Anehnya, aku bangun pagi-pagi sekali. Itu jelas bukan karena hujan. Aku hanya terbangun. Aku ingin tidur lagi, tapi aku tidak bisa. Tapi aku juga tidak ingin bangun dari tempat tidur.
Anehnya, aku tidak ingin melihat ponselku. Aku selalu mengecek apakah Ina menelepon atau menerima telepon. Tapi hari ini, aku bahkan tidak ingin melihat Ina.
Itu aneh.
Melelahkan-
Sejujurnya, aku tidak ingin menjawab panggilan itu. Rasanya sangat aneh. Aku selalu gugup, mengira itu mungkin Inaga, tapi aku tidak ingin menjawabnya. Dan karena itu Jimin, aku jadi semakin tidak ingin menjawabnya.

Seokjin) _''...Halo?''
Jimin) _''......''
Jimin, yang menjawab telepon, tetap diam untuk waktu yang lama. Seokjin juga tetap diam. Dia tidak setengah tertidur, tetapi dia tidak bisa mengatakan apa pun.
Seokjin berharap Jimin tidak akan pernah memberitahunya berita seperti yang ia duga.
Jimin) _''...hyung''
Jimin memanggil Seokjin dengan suara yang sangat pelan.
Seokjin) _''......''
Jimin) _''Ina... Ina noona...''

Seokjin) _''Inaga...kiri...''
Sejujurnya, Seokjin sudah tidak mau mendengar kata-kata Jimin lagi.
-
1 tahun kemudian
Hari ini



Seokjin) "Sekarang ini adalah perpisahan abadi kita. Aku benar-benar tidak bisa mengobrol lagi denganmu...."

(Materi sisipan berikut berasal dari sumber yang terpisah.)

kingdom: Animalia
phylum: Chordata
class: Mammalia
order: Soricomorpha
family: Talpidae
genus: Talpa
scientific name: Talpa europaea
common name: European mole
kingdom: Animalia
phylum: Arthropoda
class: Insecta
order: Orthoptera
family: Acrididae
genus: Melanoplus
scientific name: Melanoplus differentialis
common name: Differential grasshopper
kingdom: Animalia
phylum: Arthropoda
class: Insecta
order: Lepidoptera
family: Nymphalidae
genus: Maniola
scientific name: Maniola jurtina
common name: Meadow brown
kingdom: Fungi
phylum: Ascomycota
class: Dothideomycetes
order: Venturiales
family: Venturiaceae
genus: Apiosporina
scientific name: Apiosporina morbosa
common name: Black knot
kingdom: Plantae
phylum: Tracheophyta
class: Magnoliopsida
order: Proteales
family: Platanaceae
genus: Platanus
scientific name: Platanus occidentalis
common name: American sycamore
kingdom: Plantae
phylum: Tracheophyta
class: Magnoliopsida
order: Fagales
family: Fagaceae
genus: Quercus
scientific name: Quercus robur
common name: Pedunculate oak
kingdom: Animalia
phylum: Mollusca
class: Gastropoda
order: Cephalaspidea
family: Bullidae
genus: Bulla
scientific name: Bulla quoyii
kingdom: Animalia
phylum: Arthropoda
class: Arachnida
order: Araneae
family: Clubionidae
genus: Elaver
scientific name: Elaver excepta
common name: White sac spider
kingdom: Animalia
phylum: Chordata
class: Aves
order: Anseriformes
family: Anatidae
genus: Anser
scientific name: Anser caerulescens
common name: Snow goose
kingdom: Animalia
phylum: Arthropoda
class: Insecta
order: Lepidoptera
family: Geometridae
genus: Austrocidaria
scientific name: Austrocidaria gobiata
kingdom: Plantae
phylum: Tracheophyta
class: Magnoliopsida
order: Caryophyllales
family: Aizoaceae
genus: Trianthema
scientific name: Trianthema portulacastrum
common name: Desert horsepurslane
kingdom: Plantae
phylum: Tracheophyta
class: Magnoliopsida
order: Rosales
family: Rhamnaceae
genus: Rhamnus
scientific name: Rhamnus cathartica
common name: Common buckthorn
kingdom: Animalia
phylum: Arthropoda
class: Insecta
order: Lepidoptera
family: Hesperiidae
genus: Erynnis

''...Selamat tinggal Choi Ina. Ini benar-benar perpisahan.''
lebih
Mari kita kembali ke kisah pasangan Jimju pertama dan mengambil umpan.
《JM》11. Saat Cinta Pertamaku Mengungkapkan Perasaannya Padaku (Lengkap)
Ini dia duta besarnya!

Sebelum aku bisa melakukan acara semacam ini, Ina sudah pergi ke surga terlebih dahulu, jadi aku bisa mewujudkan sedikit keinginanku melalui Jimin!
Informasi seri selanjutnya masih dirahasiakan!
Ini orang yang sedang aku sukai saat ini...☆
+
Melelahkan-
Melelahkan
Melelahkan-
Seokjin) _"Halo? Apakah ini Inaya? Oh, maaf... Seharusnya aku meneleponmu duluan hari ini, tapi kau yang meneleponku duluan?"_
??) _"......Hei, sepertinya kamu tidak bangun pagi. Kamu meneleponku berkali-kali kemarin, jadi aku menelepon untuk menanyakan kabarmu."
Seokjin) _"Ah... maaf... sepertinya aku meneleponmu lagi setelah minum..."
??) _"ah......"
Seokjin) _"Permisi... Bisakah Anda memblokir nomor saya? Saya khawatir hal seperti ini akan terjadi lagi... Tolong."
??) _"Anda bisa memblokir mereka dari sana."
Seokjin) _".......Aku tidak tahu apakah karena aku masih memiliki terlalu banyak penyesalan atau karena masih banyak hal yang ingin kukatakan, tapi aku tidak bisa memblokirmu. Maaf, tapi kumohon."
??) _"Mantan pacar...?"

Seokjin) _"Tidak. Dia masih pacarku."